Multilingual Searching and ICU Chains
Hello, all! I am developing a catalog of multilingual, multiscript materials: Arabic, Bengali, Burmese, Chinese, English, French, German, Japanese, Korean, Mongolian, Russian, Vietnamese, to name but a few. Since both Koha and MarcEdit are UTF8, I can enter the cataloging records and edit them in their appropriate script. What I cannot do is to search them. I have seen on the Koha Community wiki is that ICU chains have to be configured. Here's the link: https://wiki.koha-community.org/wiki/ICU_Chains_Library. I also found an exchange about this: https://lists.katipo.co.nz/public/koha/2012-January/031714.html. Is one to infer that the ICU chain has to be configured for each writing system? Are there other multilingual libraries that have implemented multilingual, multiscript searching in Koha and how did they do so? Many thanks for your help in this matter. -- -- Charles. Charles Kelley, MLS PSC 704 Box 1029 APO AP 96338 Charles Kelley 1-5-2 Tsukimino #210 Yamato-shi, Kanagawa-ken, 〒242-0002 JAPAN 1-301-741-7122 [US cell] 011-81-80-4714-5490 [JPN cell] mnogojazyk@aol.com [h] cmkelleymls@gmail.com [p] linkedin.com/in/cmkelleymls <http://www.linkedin.com/in/cmkelleymls> Meeting Your Information Needs. Virtually.
Hi, I'd use Elasticsearch, at least with all the improvements in the upcoming Koha 19.11 version. It supports e.g. ICU folding out of the box, and the analysis chain can be relatively easily modified too. See the (quite condensed) information at https://wiki.koha-community.org/wiki/Elasticsearch. Best, Ere Charles Kelley kirjoitti 20.11.2019 klo 21.39:
Hello, all!
I am developing a catalog of multilingual, multiscript materials: Arabic, Bengali, Burmese, Chinese, English, French, German, Japanese, Korean, Mongolian, Russian, Vietnamese, to name but a few. Since both Koha and MarcEdit are UTF8, I can enter the cataloging records and edit them in their appropriate script.
What I cannot do is to search them. I have seen on the Koha Community wiki is that ICU chains have to be configured. Here's the link: https://wiki.koha-community.org/wiki/ICU_Chains_Library. I also found an exchange about this: https://lists.katipo.co.nz/public/koha/2012-January/031714.html.

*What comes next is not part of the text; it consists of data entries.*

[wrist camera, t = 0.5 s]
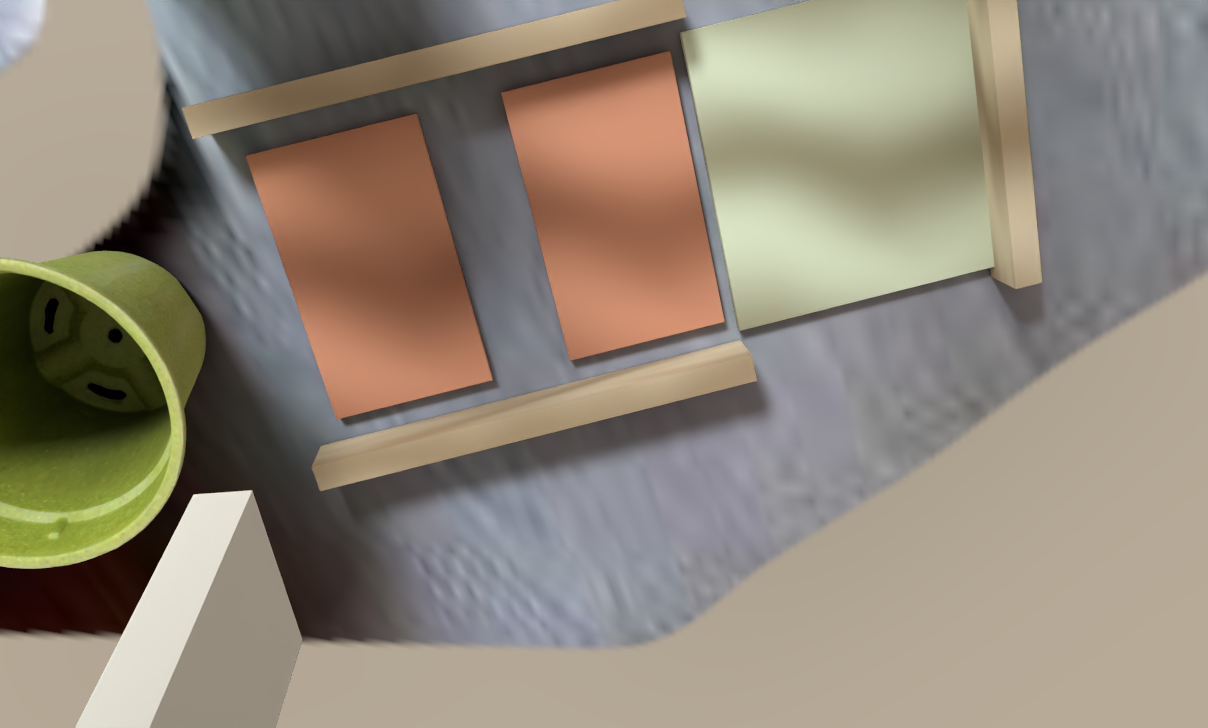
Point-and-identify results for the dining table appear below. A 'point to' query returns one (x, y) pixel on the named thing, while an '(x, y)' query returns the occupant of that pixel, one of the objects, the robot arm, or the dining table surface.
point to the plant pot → (90, 403)
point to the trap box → (649, 202)
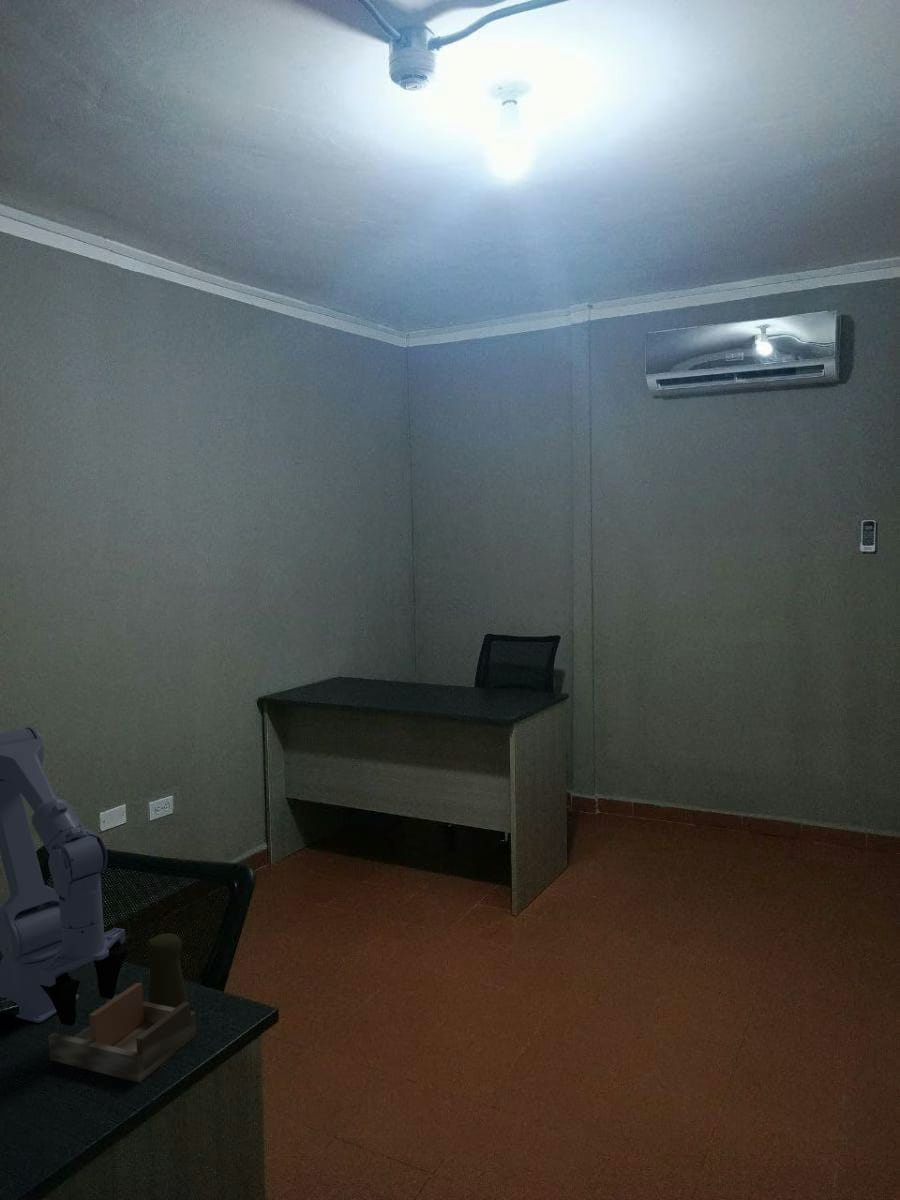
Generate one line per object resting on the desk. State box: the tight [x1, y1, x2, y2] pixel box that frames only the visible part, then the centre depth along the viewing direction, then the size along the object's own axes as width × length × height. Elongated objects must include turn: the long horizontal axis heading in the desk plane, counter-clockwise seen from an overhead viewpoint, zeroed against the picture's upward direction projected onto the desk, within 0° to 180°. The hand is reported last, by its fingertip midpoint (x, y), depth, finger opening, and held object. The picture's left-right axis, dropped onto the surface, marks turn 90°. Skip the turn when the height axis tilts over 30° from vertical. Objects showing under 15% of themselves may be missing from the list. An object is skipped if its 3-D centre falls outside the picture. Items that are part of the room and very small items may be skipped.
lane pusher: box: [88, 982, 144, 1046], centre depth 127 cm, size 1×9×6 cm, turn 158°
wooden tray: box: [48, 994, 198, 1083], centre depth 126 cm, size 16×12×6 cm
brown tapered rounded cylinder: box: [146, 933, 188, 1008], centre depth 138 cm, size 6×6×11 cm
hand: (88, 1010), depth 129 cm, fingers open, 7 cm apart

Is one to infer that the ICU chain has to be configured for each writing system? Are there other multilingual libraries that have implemented multilingual, multiscript searching in Koha and how did they do so?
Many thanks for your help in this matter.

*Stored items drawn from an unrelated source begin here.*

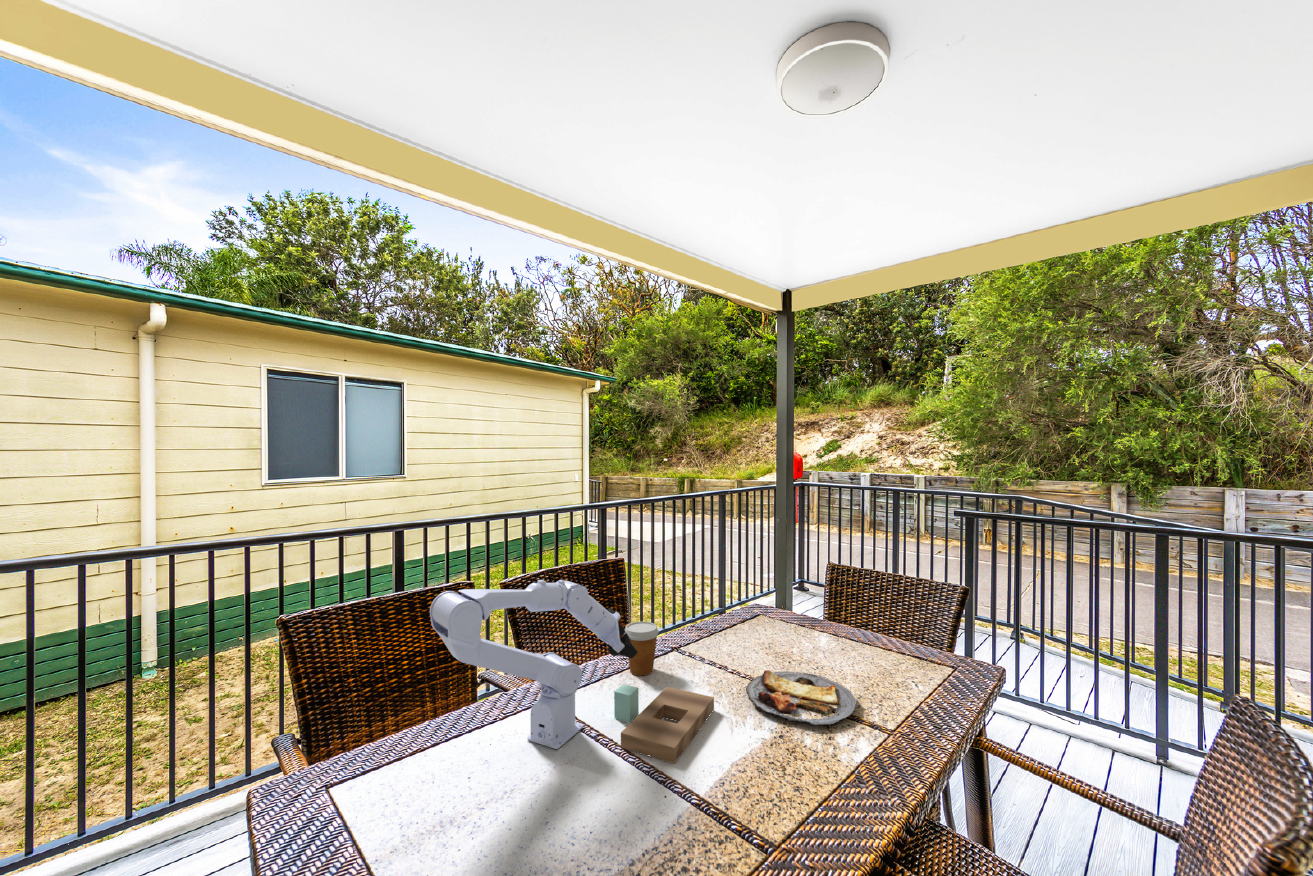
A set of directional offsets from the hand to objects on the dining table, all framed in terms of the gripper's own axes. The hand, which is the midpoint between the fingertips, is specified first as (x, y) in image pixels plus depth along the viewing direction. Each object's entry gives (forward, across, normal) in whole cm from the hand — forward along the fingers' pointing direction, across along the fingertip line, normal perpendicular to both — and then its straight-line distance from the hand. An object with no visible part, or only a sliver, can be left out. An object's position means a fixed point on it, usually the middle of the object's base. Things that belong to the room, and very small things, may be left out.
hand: (628, 644), depth 122 cm
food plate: (+31, -23, -21) cm, 43 cm away
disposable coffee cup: (+19, +8, +5) cm, 21 cm away
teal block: (+5, -11, +10) cm, 15 cm away
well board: (+8, -19, +3) cm, 21 cm away
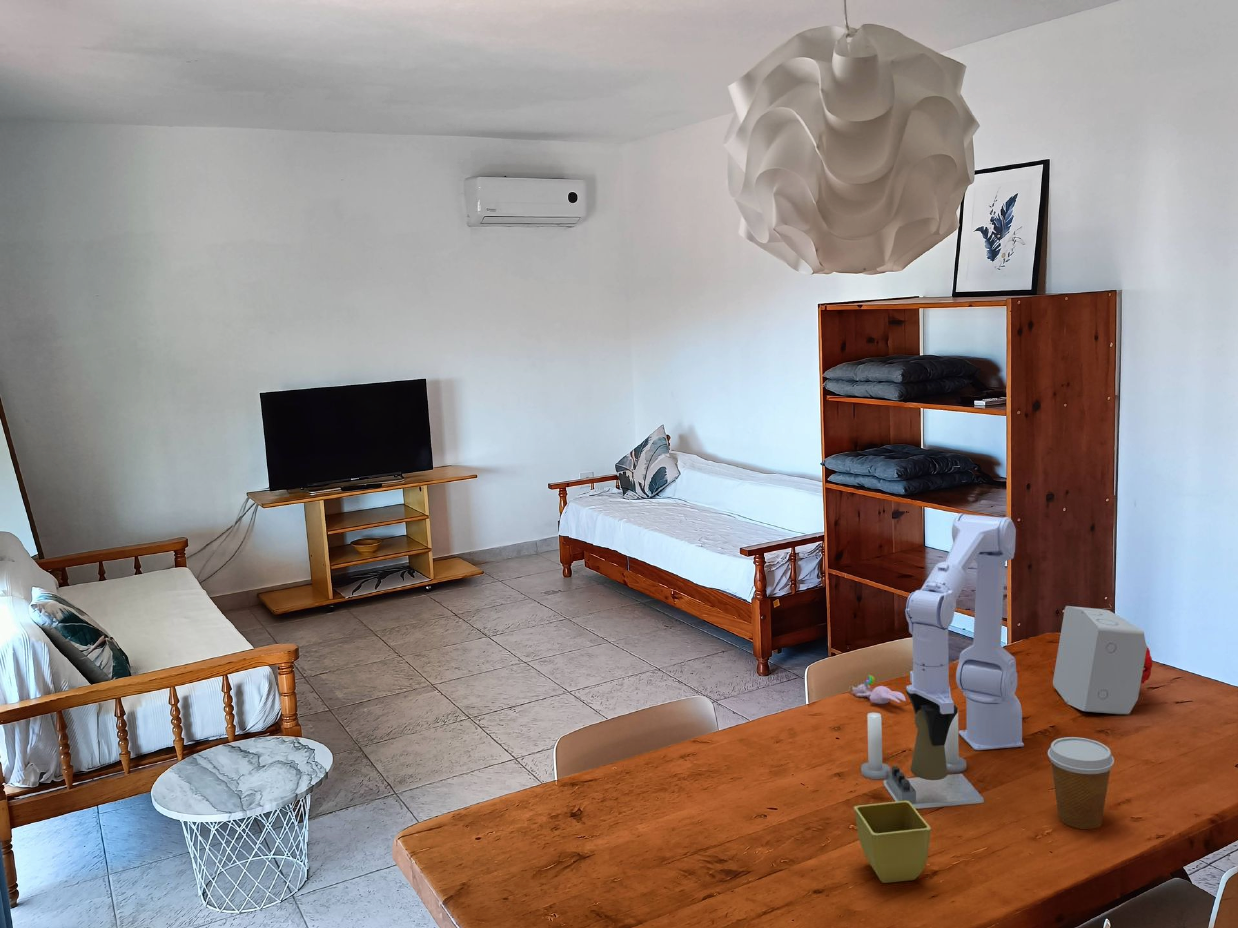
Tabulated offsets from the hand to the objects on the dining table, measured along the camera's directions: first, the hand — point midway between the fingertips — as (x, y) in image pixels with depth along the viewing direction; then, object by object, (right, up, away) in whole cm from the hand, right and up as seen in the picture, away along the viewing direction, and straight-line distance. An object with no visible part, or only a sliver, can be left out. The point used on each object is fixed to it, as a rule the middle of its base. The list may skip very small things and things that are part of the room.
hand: (931, 737), depth 165 cm
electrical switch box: (+47, -3, +35) cm, 58 cm away
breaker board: (+1, -10, +1) cm, 10 cm away
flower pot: (-12, -14, -21) cm, 28 cm away
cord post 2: (+7, -8, +11) cm, 15 cm away
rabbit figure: (+2, -4, +41) cm, 41 cm away
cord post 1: (-7, -9, +10) cm, 15 cm away
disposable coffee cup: (+21, -11, -9) cm, 25 cm away
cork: (0, -6, +1) cm, 6 cm away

-- Ere Maijala Kansalliskirjasto / The National Library of Finland
Hi Charles, if ICU with Zebra is set up correctly, you should be able to search for the records using the original script (as cataloged) without any further setup. If the original script is in 880 only the keyword search will include them by default. But this is not related to ICU - the problem is that indexing is not set up to include the 880 xxx in the corresponding indexes. If you want to search transliterated forms or need some other specific things, adjustments to the chains might be needed. Hope this helps, Katrin On 20.11.19 20:39, Charles Kelley wrote:
Hello, all!
I am developing a catalog of multilingual, multiscript materials: Arabic, Bengali, Burmese, Chinese, English, French, German, Japanese, Korean, Mongolian, Russian, Vietnamese, to name but a few. Since both Koha and MarcEdit are UTF8, I can enter the cataloging records and edit them in their appropriate script.
What I cannot do is to search them. I have seen on the Koha Community wiki is that ICU chains have to be configured. Here's the link: https://wiki.koha-community.org/wiki/ICU_Chains_Library. I also found an exchange about this: https://lists.katipo.co.nz/public/koha/2012-January/031714.html.
Is one to infer that the ICU chain has to be configured for each writing system? Are there other multilingual libraries that have implemented multilingual, multiscript searching in Koha and how did they do so?
Many thanks for your help in this matter.
Hi, I might start to sound like a salesman, but the Elasticsearch indexing code in Koha handles and indexes alternate script fields (880) automatically in the correct search fields. :) Regards, Ere Katrin Fischer kirjoitti 22.11.2019 klo 11.44:
Hi Charles,
if ICU with Zebra is set up correctly, you should be able to search for the records using the original script (as cataloged) without any further setup. If the original script is in 880 only the keyword search will include them by default. But this is not related to ICU - the problem is that indexing is not set up to include the 880 xxx in the corresponding indexes.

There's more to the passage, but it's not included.